** Exercise instructions **
Each line of the material below is to be written out exactly. Leave out any picture.
[[ Records for the exercise, beginning ]]
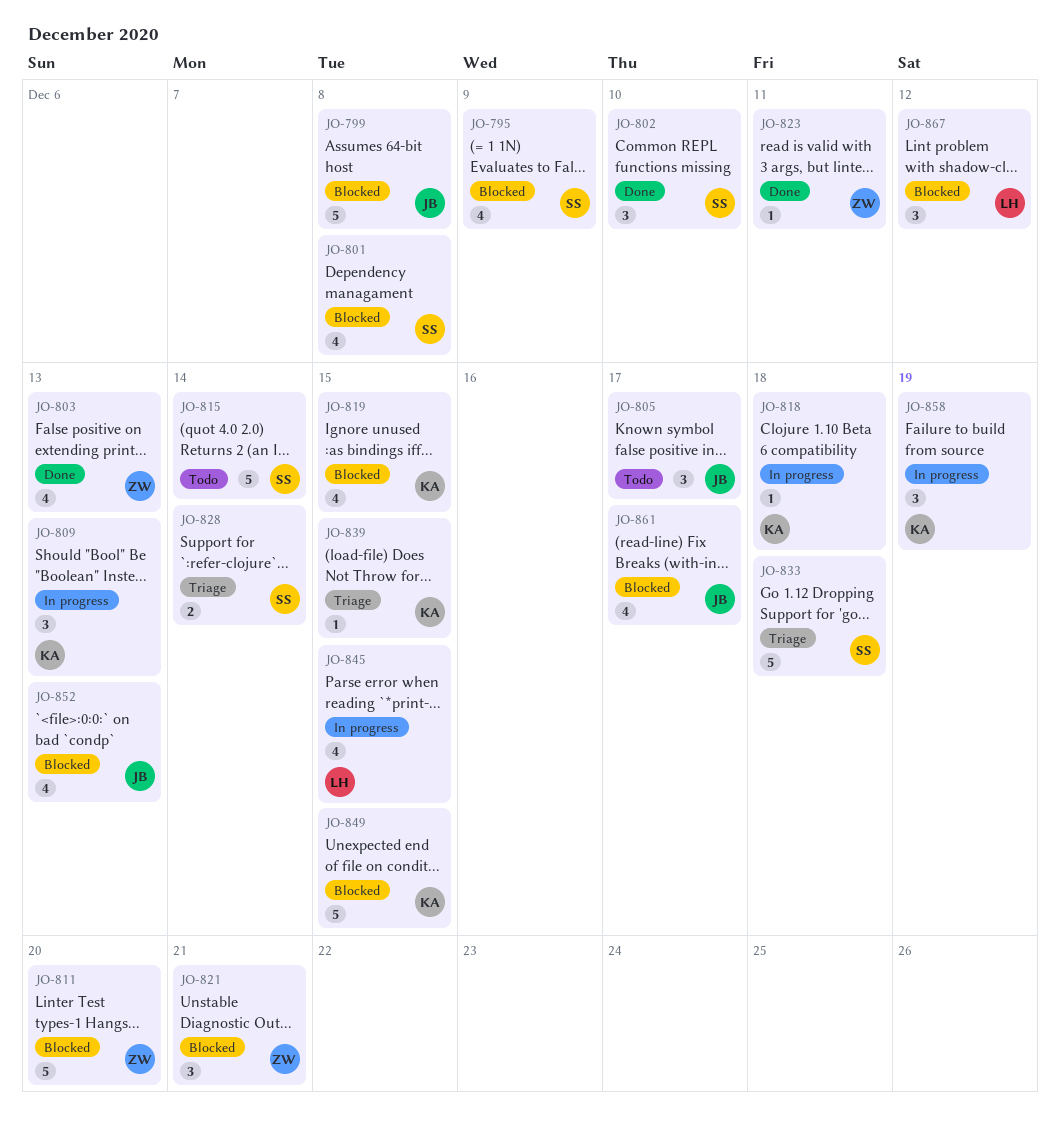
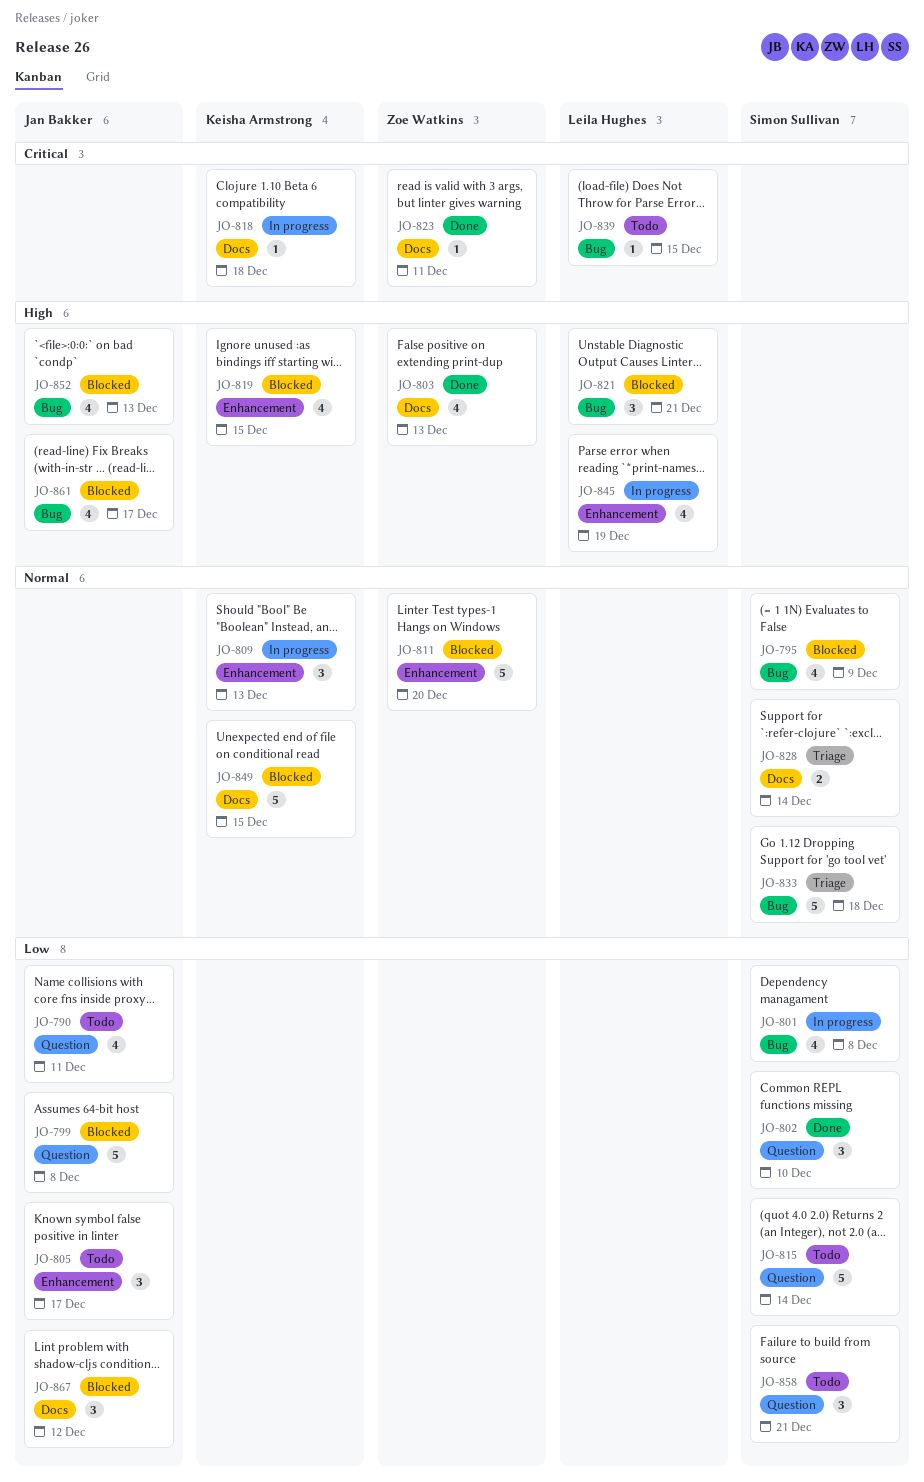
JO-790: none -> present
JO-801, status: Blocked -> In progress
JO-821, owner: Zoe Watkins -> Leila Hughes
JO-839, status: Triage -> Todo
JO-839, owner: Keisha Armstrong -> Leila Hughes
JO-845, due: Dec 15 -> Dec 19
JO-858, status: In progress -> Todo
JO-858, owner: Keisha Armstrong -> Simon Sullivan
JO-858, due: Dec 19 -> Dec 21
JO-867, owner: Leila Hughes -> Jan Bakker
[[ Records for the exercise, end ]]
** Response area **
JO-790: none -> present
JO-801, status: Blocked -> In progress
JO-821, owner: Zoe Watkins -> Leila Hughes
JO-839, status: Triage -> Todo
JO-839, owner: Keisha Armstrong -> Leila Hughes
JO-845, due: Dec 15 -> Dec 19
JO-858, status: In progress -> Todo
JO-858, owner: Keisha Armstrong -> Simon Sullivan
JO-858, due: Dec 19 -> Dec 21
JO-867, owner: Leila Hughes -> Jan Bakker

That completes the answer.